Context-Sensitive Grammar Annotator

Sintelix comes with a very fast and fully featured context-sensitive grammar (CSG) annotation tool.  Advanced users can write CSG rules to create annotations and give them features.  The CSG parser has a system for automatically checking that all rules in the system are achieving their intended purpose. This system provides a debugging report for any rules that are failing.

Entity Features

Extraction of features for entities including:

  • Person
    • gender
    • first name/initial
    • middle name/initial
    • last name
    • title
    • job title/activity
    • location
    • organization
    • Wikipedia page
  • Location
    • country
    • broad type
    • narrow type
    • latitude
    • longitude
    • population
    • Wikipedia page
  • Organization
    • country
    • type
    • location
    • activity
    • web address
    • email
    • telephone
    • fax
    • Wikipedia page
  • Date/Time
    • full local normalized date/time
    • range
    • duration
  • Money
    • currency
    • amount
    • range
  • Etc.

Document Annotation Tools

Sintelix possesses a suite of tools for rapidly creating very high quality gold standard annotations of document collections.  These tools include:

  • A rapid manual annotation tool
  • An annotation refinement tool that collates annotations from across one or more document collections.  The tool helps rapid identification and correction of irregularities and ambiguities in gold standard collections.

Evaluation Tools

Creation of the highest quality annotations requires tools that indicate and diagnose problems.  Sintelix provides:

  • An entity recognition evaluator
  • An entity recognition change analyzer
  • An annotator analyzer/debugger
  • A context-sensitive grammar parser debugger

Concept Tree Editor

Sintelix provides a drag-and-drop editor for constructing concept trees with color schemes selectable by the user.

Concept Mapping Editor

Sintelix also provides a drag-and-drop editor for mapping one or more input concept trees onto an output concept tree.  Mappings provide great flexibility in search and for managing gold standard collections.
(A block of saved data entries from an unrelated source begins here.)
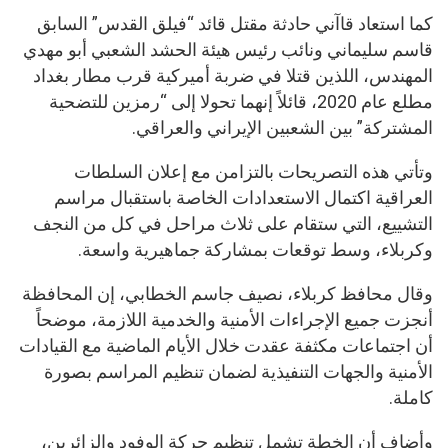
كما استعاد قاآني حادثة مقتل قائد “فيلق القدس” السابق
قاسم سليماني ونائب رئيس هيئة الحشد الشعبي أبو مهدي
المهندس، اللذين قتلا في ضربة أميركية قرب مطار بغداد
مطلع عام 2020، قائلاً إنهما تحولا إلى “رمزين للتضحية
المشتركة” بين الشعبين الإيراني والعراقي.
وتأتي هذه التصريحات بالتزامن مع إعلان السلطات
العراقية اكتمال الاستعدادات الخاصة باستقبال مراسم
التشييع، التي ستقام على ثلاث مراحل في كل من النجف
وكربلاء، وسط توقعات بمشاركة جماهيرية واسعة.
وقال محافظ كربلاء، نصيف جاسم الخطابي، إن المحافظة
أنجزت جميع الإجراءات الأمنية والخدمية اللازمة، موضحاً
أن اجتماعات مكثفة عقدت خلال الأيام الماضية مع القيادات
الأمنية والجهات التنفيذية لضمان تنظيم المراسم بصورة
كاملة.
وأضاف أن الخطة تشمل تنظيم حركة الوفود والزائرين،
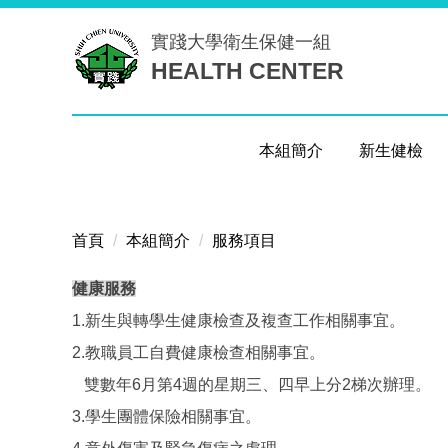
跳
實踐大學
衛生保健一組
到
HEALTH CENTER
主
要
內
容
本組簡介
新生健檢
區
首頁
本組簡介
服務項目
健康服務
1.新生與轉學生健康檢查及複查工作相關事宜。
2.教職員工自費健康檢查相關事宜。
雙數年6月第4週的星期三、四早上分2梯次辦理。
3.學生團體保險相關事宜。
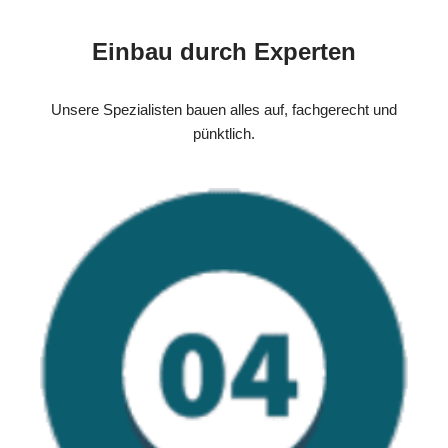
Einbau durch Experten
Unsere Spezialisten bauen alles auf, fachgerecht und
pünktlich.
Information Extraction Manager

The Information Extraction Manager provides the capability for combining all the entity recognition and structure-based information extraction capabilities of Sintelix to create multi-field records for export to databases.  It includes the following components:

  • Document loader
  • Extraction template editor
  • Document element finder
  • Document element finder analyzer
  • Table transformer
  • Table interpreter
  • Table transformer/interpreter analyzer
  • Output viewer

Sophisticated Search

Speed

3000 searches per second handled from a 2010 workstation.

Sintelix offers a sophisticated tool for high speed searches over entities/events, their features, and relationships.

Administration

Users are registered and given privileges via Sintelix’s administration interface.